You know, growing up I always heard that it was great to be an independent female. I thought that by 25-30 I should have a house, car, career and family. Well things haven’t turned out in that order, but I’m still on par with my schedule for the most part. (Now if only the divorce had been free lol)
I’m proud of where I am. Hell I bought a house a couple of days before I turned 23. I OWN my own car and it’s one in a long line of destructive driving. I’m a single parent who rocks life and puts her daughter first. I’m educated at a college level and read more than I watch TV (all though I still do have a fetish for Jack Bauer). I now (again) have a steady job, steady income, and am responsible with my spending (re: someone talk me into a pedicure. My feet look like a hobbits). I take care of responsibilities and have my priorities straight.
Even though I’m still in my “fun-loving-twenties” and enjoy the bar scene very much, my love life isn’t what people expect. My social life isn’t what people expect. I did my fair share of one night stands, I did my fair share of casual sex. I’m over it. I’m cool with “bar friends” but I want REAL friends that will come over for Sunday coffee. Why is that so weird to people? For real?

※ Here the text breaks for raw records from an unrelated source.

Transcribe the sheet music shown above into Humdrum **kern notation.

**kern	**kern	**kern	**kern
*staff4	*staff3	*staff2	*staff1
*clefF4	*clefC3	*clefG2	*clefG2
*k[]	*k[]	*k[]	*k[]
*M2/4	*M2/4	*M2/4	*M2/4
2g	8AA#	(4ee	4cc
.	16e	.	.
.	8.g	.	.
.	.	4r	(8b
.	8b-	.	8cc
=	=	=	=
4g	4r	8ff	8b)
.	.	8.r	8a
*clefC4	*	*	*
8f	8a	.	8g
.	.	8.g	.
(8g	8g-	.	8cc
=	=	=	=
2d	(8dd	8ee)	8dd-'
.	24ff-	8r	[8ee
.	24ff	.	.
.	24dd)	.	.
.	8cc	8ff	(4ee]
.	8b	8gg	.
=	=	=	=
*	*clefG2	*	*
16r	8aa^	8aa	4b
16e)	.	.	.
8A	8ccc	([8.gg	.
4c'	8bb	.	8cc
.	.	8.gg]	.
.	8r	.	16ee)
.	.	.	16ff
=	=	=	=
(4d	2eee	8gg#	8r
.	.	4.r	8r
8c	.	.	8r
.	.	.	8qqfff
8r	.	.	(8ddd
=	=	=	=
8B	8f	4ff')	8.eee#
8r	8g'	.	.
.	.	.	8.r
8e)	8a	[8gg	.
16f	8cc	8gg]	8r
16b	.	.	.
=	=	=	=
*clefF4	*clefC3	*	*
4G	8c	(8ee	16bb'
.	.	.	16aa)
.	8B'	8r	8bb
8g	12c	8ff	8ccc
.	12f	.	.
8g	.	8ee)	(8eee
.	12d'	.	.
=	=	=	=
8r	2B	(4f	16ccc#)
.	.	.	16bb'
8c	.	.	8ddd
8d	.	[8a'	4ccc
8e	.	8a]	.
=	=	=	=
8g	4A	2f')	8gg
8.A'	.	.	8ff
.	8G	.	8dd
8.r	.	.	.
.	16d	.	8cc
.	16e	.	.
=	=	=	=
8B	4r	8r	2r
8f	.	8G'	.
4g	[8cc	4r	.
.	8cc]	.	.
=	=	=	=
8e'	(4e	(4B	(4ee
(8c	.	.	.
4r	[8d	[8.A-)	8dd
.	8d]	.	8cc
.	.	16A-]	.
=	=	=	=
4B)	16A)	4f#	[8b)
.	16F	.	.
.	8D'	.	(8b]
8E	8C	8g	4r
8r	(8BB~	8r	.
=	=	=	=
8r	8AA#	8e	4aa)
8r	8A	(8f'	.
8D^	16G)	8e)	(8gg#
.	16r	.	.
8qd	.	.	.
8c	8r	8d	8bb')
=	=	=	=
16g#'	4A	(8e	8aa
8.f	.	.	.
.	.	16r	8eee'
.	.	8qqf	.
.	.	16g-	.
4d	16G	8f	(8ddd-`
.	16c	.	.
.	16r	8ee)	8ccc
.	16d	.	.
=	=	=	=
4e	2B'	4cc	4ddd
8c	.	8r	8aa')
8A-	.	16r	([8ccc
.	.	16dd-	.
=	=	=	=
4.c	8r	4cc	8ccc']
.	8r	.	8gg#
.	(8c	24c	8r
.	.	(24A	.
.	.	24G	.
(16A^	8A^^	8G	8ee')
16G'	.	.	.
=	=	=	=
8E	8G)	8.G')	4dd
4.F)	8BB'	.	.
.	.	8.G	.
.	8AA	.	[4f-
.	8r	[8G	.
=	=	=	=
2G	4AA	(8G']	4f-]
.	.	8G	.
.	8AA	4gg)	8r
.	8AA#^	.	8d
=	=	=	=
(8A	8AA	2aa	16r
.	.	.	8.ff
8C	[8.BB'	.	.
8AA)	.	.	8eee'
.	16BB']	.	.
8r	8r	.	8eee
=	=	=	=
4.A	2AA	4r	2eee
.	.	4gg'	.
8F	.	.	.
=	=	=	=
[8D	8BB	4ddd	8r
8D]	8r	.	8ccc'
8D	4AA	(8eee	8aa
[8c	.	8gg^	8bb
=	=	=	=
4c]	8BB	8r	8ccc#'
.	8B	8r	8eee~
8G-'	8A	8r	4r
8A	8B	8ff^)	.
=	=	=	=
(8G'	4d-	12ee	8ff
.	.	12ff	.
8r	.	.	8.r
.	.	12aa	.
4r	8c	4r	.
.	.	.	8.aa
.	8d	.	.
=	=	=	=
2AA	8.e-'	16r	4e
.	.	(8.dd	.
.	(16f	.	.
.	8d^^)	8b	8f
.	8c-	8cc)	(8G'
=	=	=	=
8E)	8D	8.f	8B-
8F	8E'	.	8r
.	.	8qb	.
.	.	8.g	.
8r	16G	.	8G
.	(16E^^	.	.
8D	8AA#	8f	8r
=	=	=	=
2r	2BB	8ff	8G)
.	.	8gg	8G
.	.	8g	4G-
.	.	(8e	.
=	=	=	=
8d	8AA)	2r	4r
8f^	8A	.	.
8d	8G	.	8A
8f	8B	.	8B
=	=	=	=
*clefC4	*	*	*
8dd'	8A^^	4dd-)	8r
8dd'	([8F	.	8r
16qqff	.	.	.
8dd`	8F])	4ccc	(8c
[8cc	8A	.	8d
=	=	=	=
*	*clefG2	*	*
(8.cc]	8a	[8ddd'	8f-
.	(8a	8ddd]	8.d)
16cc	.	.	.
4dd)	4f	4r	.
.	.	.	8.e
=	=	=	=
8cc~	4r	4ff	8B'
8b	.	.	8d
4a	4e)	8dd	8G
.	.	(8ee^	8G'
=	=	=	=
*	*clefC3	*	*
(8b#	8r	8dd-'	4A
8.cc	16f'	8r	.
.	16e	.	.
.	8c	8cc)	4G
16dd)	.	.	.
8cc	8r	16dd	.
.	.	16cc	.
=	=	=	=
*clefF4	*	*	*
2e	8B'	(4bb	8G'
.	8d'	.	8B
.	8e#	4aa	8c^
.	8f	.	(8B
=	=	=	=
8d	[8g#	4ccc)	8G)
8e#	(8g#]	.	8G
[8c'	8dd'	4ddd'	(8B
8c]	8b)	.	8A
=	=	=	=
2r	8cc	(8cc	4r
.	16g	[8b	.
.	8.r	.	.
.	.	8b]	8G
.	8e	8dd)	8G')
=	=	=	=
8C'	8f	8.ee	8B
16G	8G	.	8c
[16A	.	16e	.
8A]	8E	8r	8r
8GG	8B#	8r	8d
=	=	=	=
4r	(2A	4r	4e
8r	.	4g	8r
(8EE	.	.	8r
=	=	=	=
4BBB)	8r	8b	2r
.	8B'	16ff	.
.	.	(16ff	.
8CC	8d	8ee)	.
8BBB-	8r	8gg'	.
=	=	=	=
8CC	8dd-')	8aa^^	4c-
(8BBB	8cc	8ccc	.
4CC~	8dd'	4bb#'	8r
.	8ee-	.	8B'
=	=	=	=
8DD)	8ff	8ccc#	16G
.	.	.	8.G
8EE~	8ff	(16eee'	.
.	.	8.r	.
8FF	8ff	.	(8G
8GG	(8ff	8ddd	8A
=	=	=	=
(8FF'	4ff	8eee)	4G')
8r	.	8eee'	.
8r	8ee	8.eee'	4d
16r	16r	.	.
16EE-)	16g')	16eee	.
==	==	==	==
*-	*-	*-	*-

Don’t get me wrong, the friends I DO have, who have proved in past months that they are there are not going anywhere, I greatly treasure. I even treasure the friends of past who have discarded me like a Styrofoam cup on the highway (don’t litter kids). That’s life. But it honest to god bugs me when someone shows romantic interest in me, or friendly interest, and then gets shocked/scared/intimidated when they hear about my house/job/intentions. (Notice I didn’t say the kid… that really doesn’t seem to matter these days)
Sure I’m down for the bar, but if we never hang out outside of it, no that’s not a true friendship to me. Don’t look at me like that because I don’t want a “Casual Fling”. I’m good.
You know, I never used to think that was advanced thinking for a 25-year-old, but hell, my acquaintances in their 30s act shocked and put off.
Sorry folks. I have my life in order and like it that way. I have goals and aspirations and a time line to achieve them. I love having fun and partying and am nowhere near ready to “settle down” again, but a little normalcy is expected. I guess if you don’t like it.. then peace out.